# NASA Apollo Moon Rocket Engines Recovered



## micropage7 (Mar 21, 2013)

The heat exchanger for an F-1 rocket engine used on the Saturn V that launched one of NASA's historic Apollo moon missions is seen in this Bezos Expeditions image released on March 20, 2013





A Bezos Expeditions team member works with a turbine from a Saturn V rocket engine recovered from the floor of the Atlantic Ocean in 2013, more than four decades after the engine launched one of NASA's historic Apollo moon missions. Image released March 20, 2013





The thrust chamber of one of five first stage F-1 rocket engines used to launch one of NASA's mighty Saturn V rocket on a historic Apollo moon mission is seen on the floor of the Atlantic Ocean in this Bezos Expeditions image. Billionaire Jeff Bezos financed the expedition. Image released March 20, 2013

http://www.space.com/20312-apollo-moon-rocket-engines-jeff-bezos-photos.html


----------



## HammerON (Mar 21, 2013)

Cool - thanks for posting


----------



## micropage7 (Mar 21, 2013)

HammerON said:


> Cool - thanks for posting



yeah i guess its a great project when recovering the first step in history


----------



## DannibusX (Mar 24, 2013)

He should take it into pawn stars


----------



## digibucc (Mar 24, 2013)

yeah right, the big bald dude would talk him down. 
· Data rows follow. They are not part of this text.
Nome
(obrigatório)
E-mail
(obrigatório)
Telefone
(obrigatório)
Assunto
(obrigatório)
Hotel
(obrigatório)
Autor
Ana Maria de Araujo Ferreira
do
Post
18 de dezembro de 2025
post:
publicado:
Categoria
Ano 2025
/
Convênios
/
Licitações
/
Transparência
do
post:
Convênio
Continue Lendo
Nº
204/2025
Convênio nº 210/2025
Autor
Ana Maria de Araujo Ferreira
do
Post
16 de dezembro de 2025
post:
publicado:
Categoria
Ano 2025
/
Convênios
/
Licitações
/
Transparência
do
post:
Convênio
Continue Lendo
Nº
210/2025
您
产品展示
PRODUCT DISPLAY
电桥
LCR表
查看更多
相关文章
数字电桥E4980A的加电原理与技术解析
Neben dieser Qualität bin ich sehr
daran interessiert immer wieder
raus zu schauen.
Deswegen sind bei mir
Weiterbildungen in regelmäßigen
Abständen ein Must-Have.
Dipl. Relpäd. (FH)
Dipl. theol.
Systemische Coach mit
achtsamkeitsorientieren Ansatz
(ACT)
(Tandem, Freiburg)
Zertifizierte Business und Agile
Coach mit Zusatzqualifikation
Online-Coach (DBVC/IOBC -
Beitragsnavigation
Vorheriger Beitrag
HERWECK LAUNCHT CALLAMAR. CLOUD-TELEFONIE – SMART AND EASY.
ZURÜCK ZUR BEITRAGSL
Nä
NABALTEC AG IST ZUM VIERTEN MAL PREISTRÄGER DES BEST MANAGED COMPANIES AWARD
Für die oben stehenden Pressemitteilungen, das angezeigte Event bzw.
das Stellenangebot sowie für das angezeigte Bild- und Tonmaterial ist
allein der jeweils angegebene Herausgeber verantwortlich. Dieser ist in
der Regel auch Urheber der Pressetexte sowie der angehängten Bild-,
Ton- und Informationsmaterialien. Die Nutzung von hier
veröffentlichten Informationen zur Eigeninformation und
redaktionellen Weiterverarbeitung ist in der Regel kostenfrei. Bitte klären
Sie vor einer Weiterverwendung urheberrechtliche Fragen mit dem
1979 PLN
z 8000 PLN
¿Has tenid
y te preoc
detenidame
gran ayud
"this condition isn't great - see these bent fins right here? plus it's hard to find a market for these types of collectibles. I know our expert quoted a $6billion value, but $50 is the best I can do take it or leave it."


----------



## WhiteLotus (Mar 24, 2013)

I'm surprised these weren't recovered straight away by someone. It is history after all.


----------



## digibucc (Mar 24, 2013)

where were they in the ocean? maybe we didn't know exactly where or the technology to retrieve them didn't exist. we did just go to the moon though sooo... bad excuse i guess


----------



## Bow (Mar 24, 2013)




----------



## Deleted member 74752 (Mar 24, 2013)

Easier to go to the moon than troll the ocean depths.


----------



## digibucc (Mar 24, 2013)

yeah space is empty


----------



## AsRock (Mar 24, 2013)

digibucc said:


> yeah space is empty



Not with all NASA's junk up there it's not and everyone''s satellites lol.  And a dam shame NASA did not go get it to pay off some of the money they need for projects.


----------